VMware Cloud Community
gwrcn
Contributor
Contributor
‎10-04-2014 08:31 AM

failed to login to vcenter and failed to replace ssl certificate for vcenter appliant 5.5

when i login to vcenter ,it spit out clock synchronization issue between web client and vcenter server.

i sure that the vcenter server  synchronize time with the ntp server as well as the web client.

i suspect it is a ssl certificate issue so i try to replace the certificate as per the vmware kb VMware KB:    Configuring Certificate Authority (CA) signed certificates for vCenter Server Applianc...and VMware KB: Creating a Microsoft Certificate Authority Template for SSL certificate creation in vSphe....

unfortunately i failed in the following command  thought i have replace dos line ending in all certificate files from microsoft ca authrority:

/usr/sbin/vpxd_servicecfg certificate change chain.pem rui.key

it reture status code 650  while normally it expect status code 0.

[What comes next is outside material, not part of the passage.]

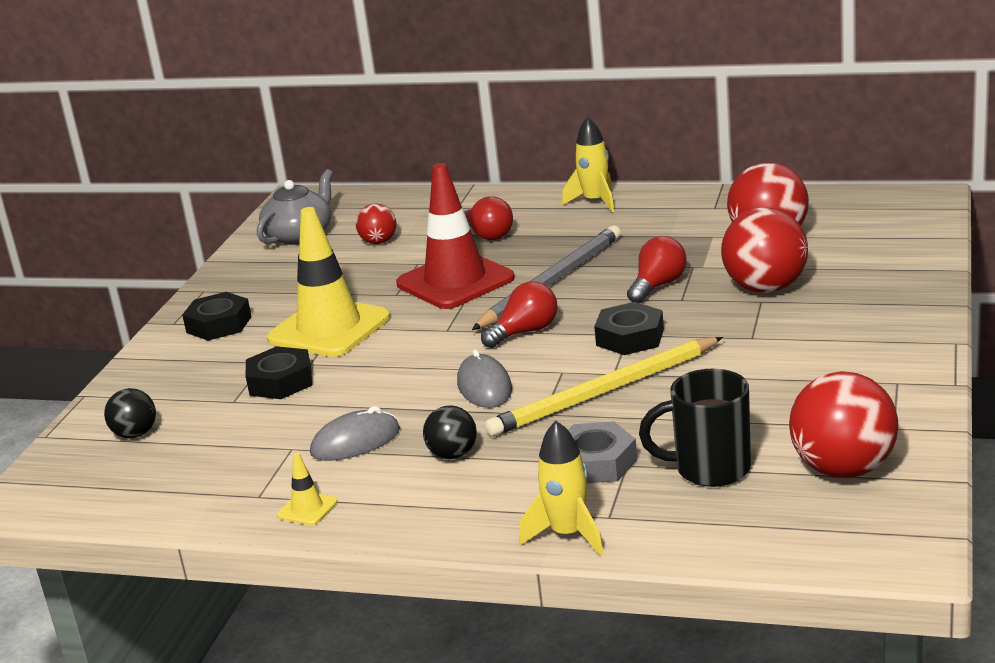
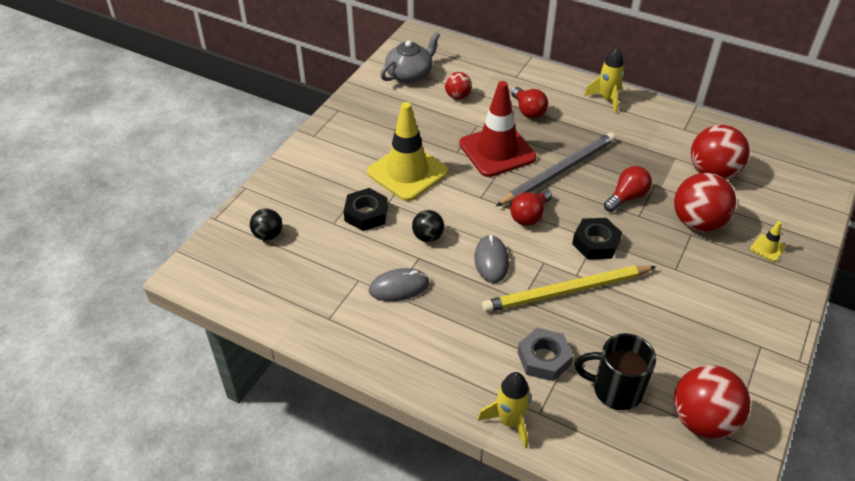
camera: 10 degrees right, 20 degrees up
black nut [182,292,252,340] -> none
yellow traffic cone [277,453,337,525] -> yellow traffic cone moved to [750,221,786,262]
black ball [423,405,477,459] -> black ball moved to [412,210,444,242]
red light bulb [481,282,557,348] -> red light bulb turned 150 degrees clockwise [510,189,552,226]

version info about vcenter :

Appliance Version: 5.5.0.5101 Build 1398493

Update from version 5.1.

anticipate your response,thank in advance.

0 Kudos
5 Replies
vuzzini
Enthusiast
Enthusiast
‎10-04-2014 11:06 PM

Hello gwrcn,

Have you got a chance to review the vpxd.log after trying to replacing the SSL certificate failed ?

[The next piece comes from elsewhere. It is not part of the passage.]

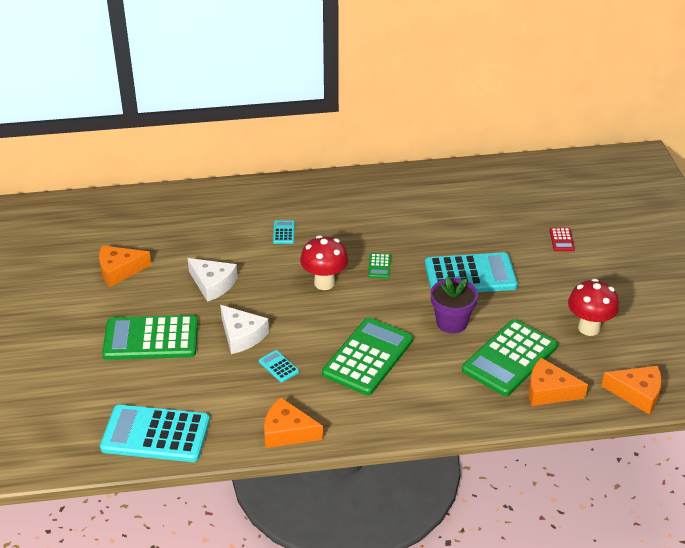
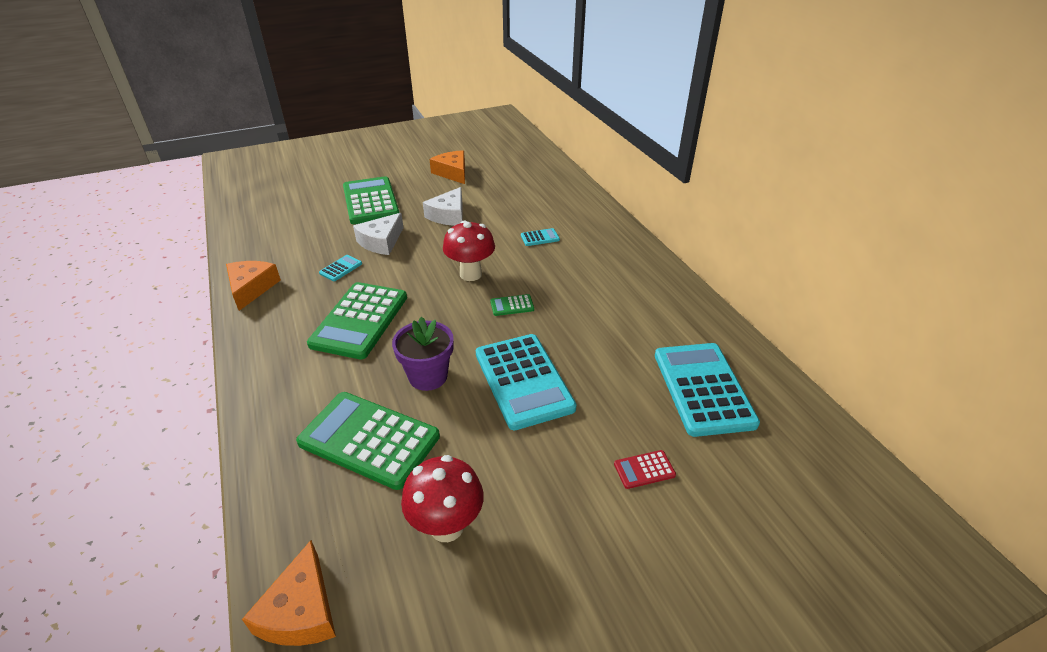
camera: 75 degrees right, 0 degrees up
turquoise calculator [100,405,210,462] -> turquoise calculator moved to [655,343,760,437]
green calculator [322,317,413,395] -> green calculator turned 90 degrees clockwise [307,282,407,360]
orange cheese [529,358,588,406] -> none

Usually, the reason for VC_CFG_RESULT=650 occurs when vCenter Server could not re-encrypt its various configuration settings (database password and host passwords) with the new private key or it could not update its vCenter Single Sign-On application user. 


Please refer KB article VMware KB: Decoding a non-zero VC_CFG_RESULT for failed vpxd_servicecfg certificate changes , also check whether the integrity of chain.pem certificate is fine.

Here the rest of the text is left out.